Как два студента-друга стали устричными фермерами на лагуне То

Ils se sont rencontrés à la fac et ont tout de suite trouvé une passion commune : les huîtres. À chaque soirée étudiante, c'étaient eux qui tenaient les couteaux et ouvraient les coquilles pour tout le monde. Un jour, l'un a dit à l'autre : « Ce serait cool d'avoir notre propre parc un jour. » La phrase, lancée entre deux verres, s'est avérée prophétique.

Les années ont passé. L'un est devenu rugbyman professionnel, l'autre a trouvé sa voie, mais le rêve des huîtres ne les a jamais quittés. Un jour, un appel : des ostréiculteurs de la lagune de Thau étaient prêts à leur enseigner le métier. Pendant un an, les deux amis ont travaillé gratuitement, venant dès qu'ils avaient un moment libre. Quand leurs mentors sont partis à la retraite, ils leur ont proposé de reprendre le mas. Les amis ont suivi la formation au lycée maritime et sont devenus ostréiculteurs à part entière.

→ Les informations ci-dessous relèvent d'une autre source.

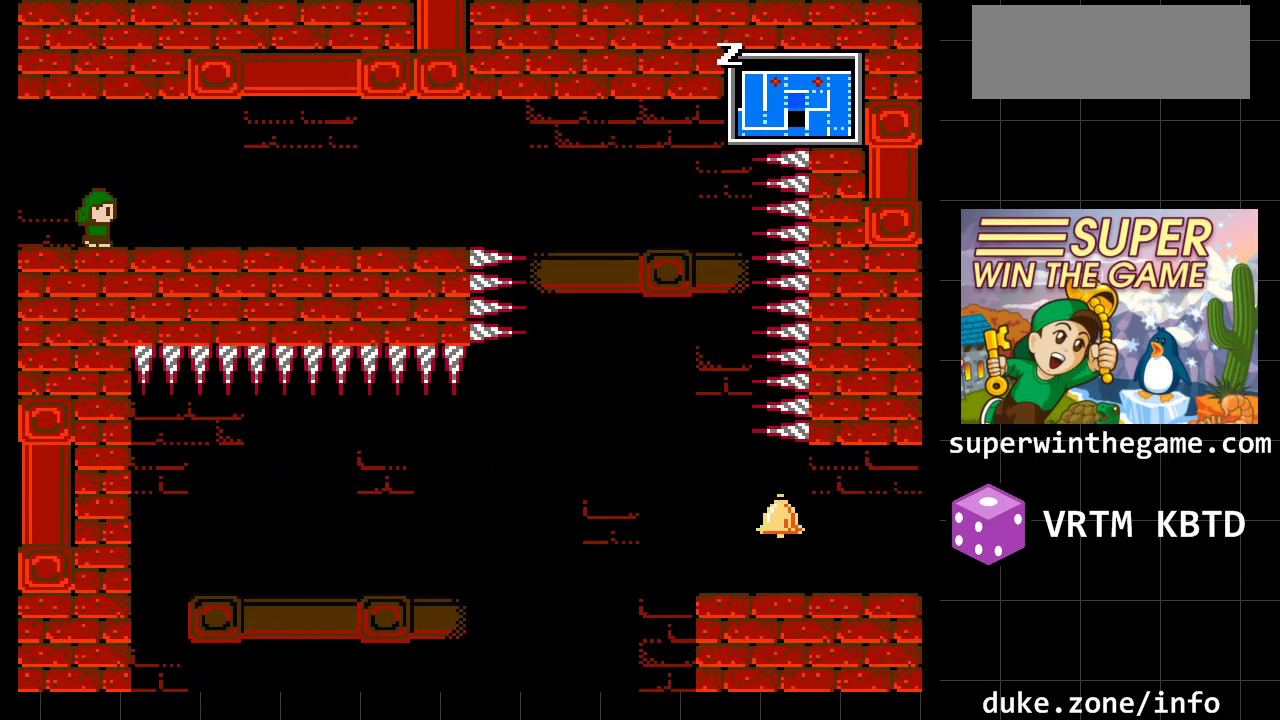
{"buttons": ["DPAD_RIGHT"], "events": []}
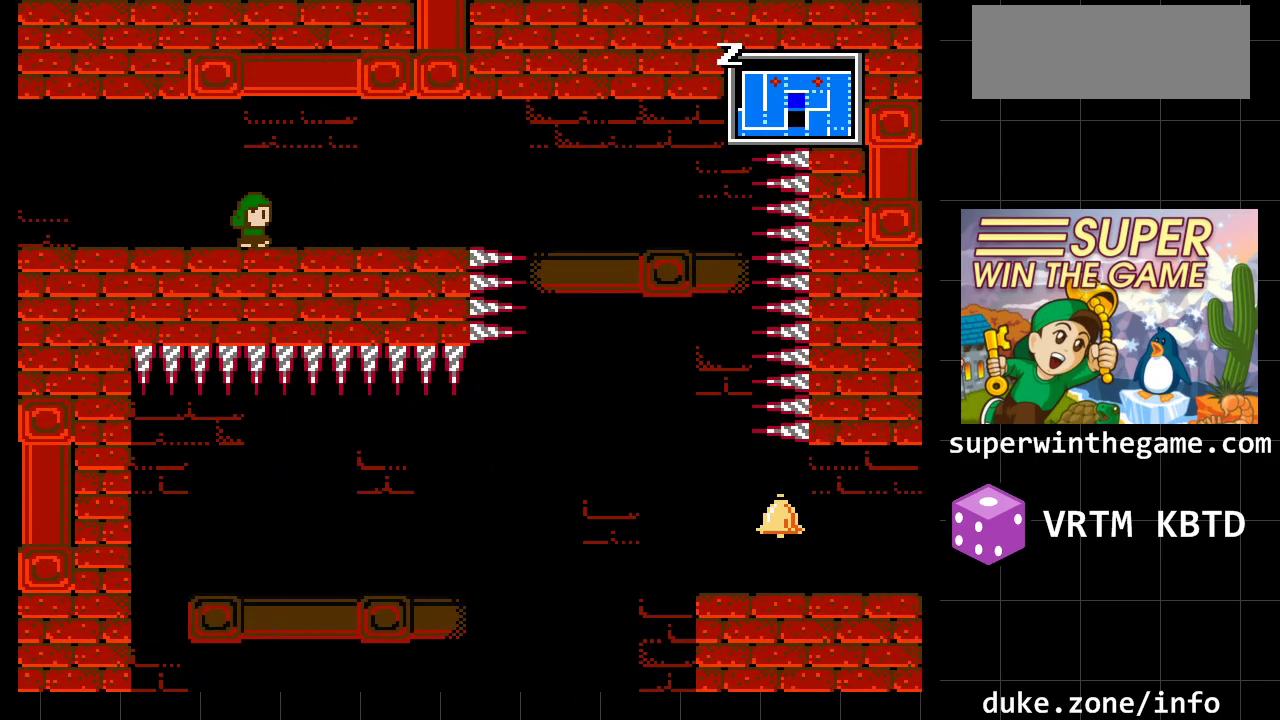
{"buttons": [], "events": [[267, "DPAD_RIGHT", "up"]]}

Leur mas — exploitation conchylicole — se trouve sur les rives de la lagune de Thau, face au mont Saint-Clair à Sète. Le matin, le soleil se lève à gauche de la ville ; le soir, Sète s'illumine sur fond de couchant — un spectacle dont on ne se lasse pas, même après des années.

La méthode d'élevage ici diffère radicalement de celle de l'Atlantique. Sur la plupart des fermes françaises, les huîtres reposent dans des poches sur des tables et se découvrent à chaque marée basse. Sur la lagune de Thau, il n'y a pratiquement pas de marées. Les huîtres pendent sur des cordes dans la colonne d'eau et n'en sortent jamais. Elles se nourrissent en permanence du phytoplancton que la lagune fournit généreusement, et grandissent bien plus vite. Là où une huître atlantique met deux ans à atteindre une taille commerciale, celles de Thau y parviennent en dix à seize mois.

Le processus commence par le naissain — de minuscules huîtres juvéniles collées par paires sur des tuiles, enfilées sur des cordes, fixées au ciment et immergées. Les parcs sont organisés comme une ville sous-marine : des tables de cinquante mètres de long sur dix de large alignées en rangées, tels des quartiers et des avenues. Chaque table est numérotée — comme une maison avec son adresse.

Au moment de la récolte, les cordes sont remontées au treuil. Couvertes d'éponges et d'algues, les huîtres passent dans un laveur. L'eau est aspirée par une pompe, les impuretés tombent dans un bac, et l'eau propre retourne à la lagune via un décanteur. Un cycle écologique où rien ne se perd.

Puis vient le meilleur moment : la dégustation sur place. Les huîtres de Thau sont charnues, juteuses, au goût iodé prononcé. Elles surprennent même les connaisseurs par leur salinité — on croirait la pleine mer, alors que c'est une lagune. Deux anciens étudiants qui ouvraient des huîtres en soirée approvisionnent désormais les meilleures tables du littoral.